Pling! Pling! Ich mochte das Geräusch, welches ertönte, wenn ich meinen Kopf gegen das Glas knallen ließ, auch, wenn es die Wachen außerhalb meines „Terrariums" nervös zu machen schien oder vielleicht genau deshalb. Der Maulkorb, der fest um meinen Mund geschnallt war, roch nach Leder. Ekelhaft. Mit meinen Armen wollte ich bereits versuchen, das widerliche Ding von meinem Kopf zu reißen, als mir wieder einfiel, dass ich meine Hände nicht bewegen konnte. Wie der Rest meines Oberkörpers waren sie in eine weiße, mit Schnallen verzierte Zwangsjacke gesteckt. Einer der Wachen klopfte gegen das Glas, damit ich zurückwich. Wie gesagt, es machte sie nervös. Kunstvoll machte ich eine Rückwärtsrolle, weg vom Glas und den Wachen, die mich beobachteten, als wäre ich ein gefährliches Tier.
Nach der Rückwärtsrolle blieb ich eine Sekunde auf dem Rücken liegen. Mir war wirklich langweilig, deswegen beschloss ich, mich im Kreis zu rollen. War sicher gut für die Muskulatur, jedenfalls für jene Muskulatur, welche fürs Rollen zuständig war. Der Arsch gehörte sicher dazu und wer kann zu einem knackigen Arsch schon „nein" sagen? So rollte ich mich noch schneller. Als ich die verstörten Blicke der Wachen auf mir spürte, musste ich lachen. Einer sah dümmer aus als der andere und da ihre Gesichter nicht zur Hälfte von einem Maulkorb bedeckt waren, konnte ich erkennen, dass ihnen eindeutig nicht zum Lachen zu Mute war.
Nach einigen weiteren rollenden Runden wurde auch das langweilig und ich begann zusätzlich das beliebte Kinderlied „Row, row, row your boat" zu singen, wobei meine Stimme so sehr gedämpft wurde, dass es sich in meinen Ohren nur wie ein tiefes Summen anhörte. Aus Wut darüber, dass der Maulkorb meine wunderschöne Singstimme dämpfte, schlug ich in der nächsten Runde meinen Kopf absichtlich und heftig auf den Boden, als ich an der Hauptwache vorbeirollte.
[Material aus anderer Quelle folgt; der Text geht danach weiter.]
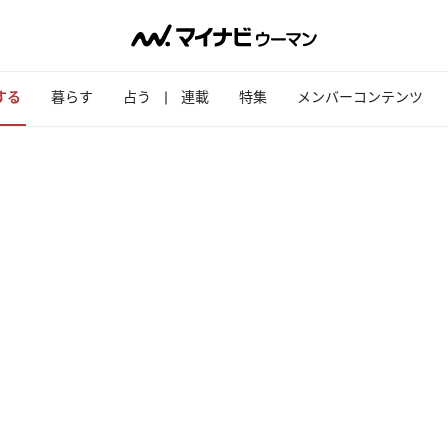
する
暮らす
占う
連載
特集
メンバーコンテンツ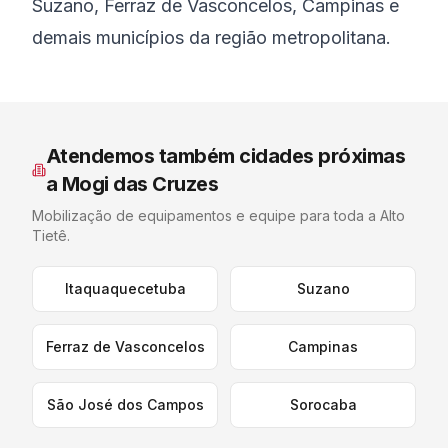
Suzano, Ferraz de Vasconcelos, Campinas e
demais municípios da região metropolitana.
Atendemos também cidades próximas
a
Mogi das Cruzes
Mobilização de equipamentos e equipe para toda a
Alto
Tietê
.
Itaquaquecetuba
Suzano
Ferraz de Vasconcelos
Campinas
São José dos Campos
Sorocaba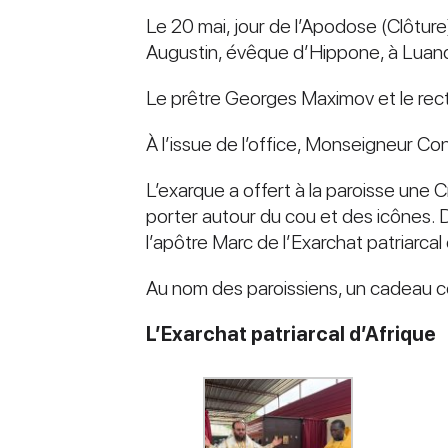
Le 20 mai, jour de l’Apodose (Clôture
Augustin, évêque d’Hippone, à Luan
Le prêtre Georges Maximov et le rect
À l’issue de l’office, Monseigneur Co
L’exarque a offert à la paroisse une 
porter autour du cou et des icônes. D
l’apôtre Marc de l’Exarchat patriarcal
Au nom des paroissiens, un cadeau c
L’Exarchat patriarcal d’Afrique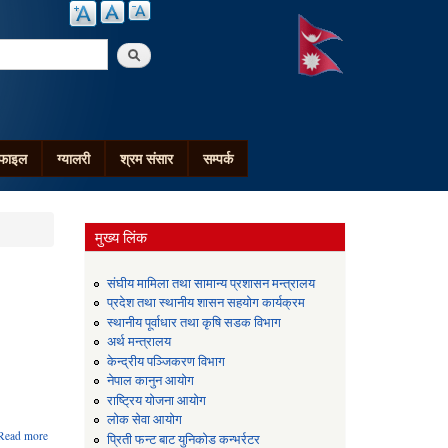
arch
ोफाइल
ग्यालरी
श्रम संसार
सम्पर्क
मुख्य लिंक
संघीय मामिला तथा सामान्य प्रशासन मन्त्रालय
प्रदेश तथा स्थानीय शासन सहयोग कार्यक्रम
स्थानीय पूर्वाधार तथा कृषि सडक विभाग
अर्थ मन्त्रालय
केन्द्रीय पञ्जिकरण विभाग
नेपाल कानुन आयोग
राष्ट्रिय योजना आयोग
लोक सेवा आयोग
about
Read more
प्रिती फन्ट बाट युनिकोड कन्भर्रटर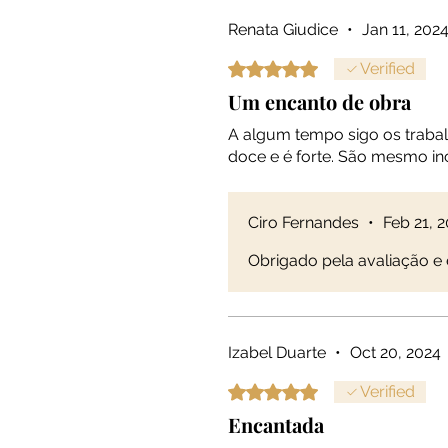
Renata Giudice
•
Jan 11, 202
Rated 5 out of 5 stars.
Verified
Um encanto de obra
A algum tempo sigo os trabalh
doce e é forte. São mesmo in
Ciro Fernandes
•
Feb 21, 
Obrigado pela avaliação e 
Izabel Duarte
•
Oct 20, 2024
Rated 5 out of 5 stars.
Verified
Encantada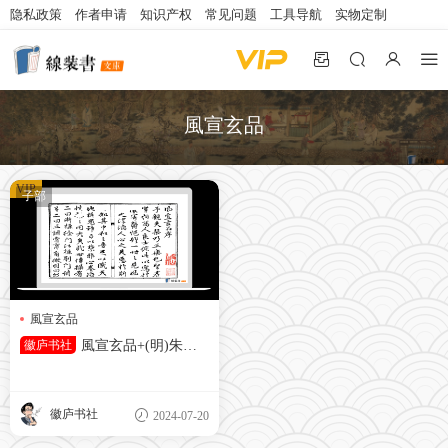
隐私政策
作者申请
知识产权
常见问题
工具导航
实物定制
風宣玄品
VIP
子部
風宣玄品
徽庐书社
風宣玄品+(明)朱厚
爝輯+明嘉靖十八年徽藩刻本
徽庐书社
2024-07-20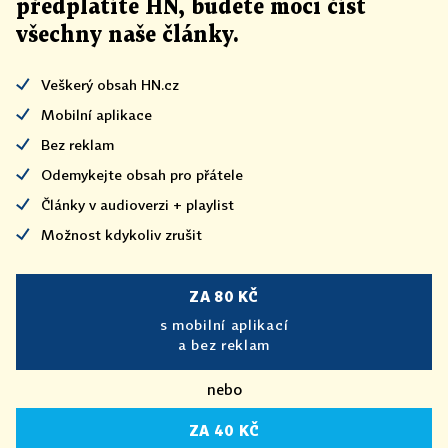
předplatíte HN, budete moci číst
všechny naše články
.
Veškerý obsah HN.cz
Mobilní aplikace
Bez reklam
Odemykejte obsah pro přátele
Články v audioverzi + playlist
Možnost kdykoliv zrušit
ZA 80 KČ
s mobilní aplikací
a bez reklam
nebo
ZA 40 KČ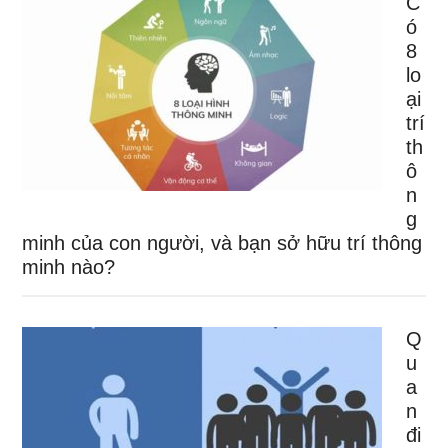
C
ó
8
lo
ại
trí
th
ô
n
g
minh của con người, và bạn sở hữu trí thông
minh nào?
Q
u
a
n
đi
Jeff zuckte erschrocken zusammen und wich von der Glasscheibe zurück. Erst als ich spürte, wie etwas Nasses an meiner rechten Gesichtshälfte herunterrann, wurde ich mir des leichten Schmerzes bewusst. Eine plötzliche Idee ließ mich innehalten. Ich hockte mich kurz hin und beugte mich mit dem Oberkörper leicht nach vorne. Der Blutstropfen zischte, als er mit dem Betonboden in Berührung kam. Das Gift in meinem Blut war also so effektiv wie eh und je. Interessant.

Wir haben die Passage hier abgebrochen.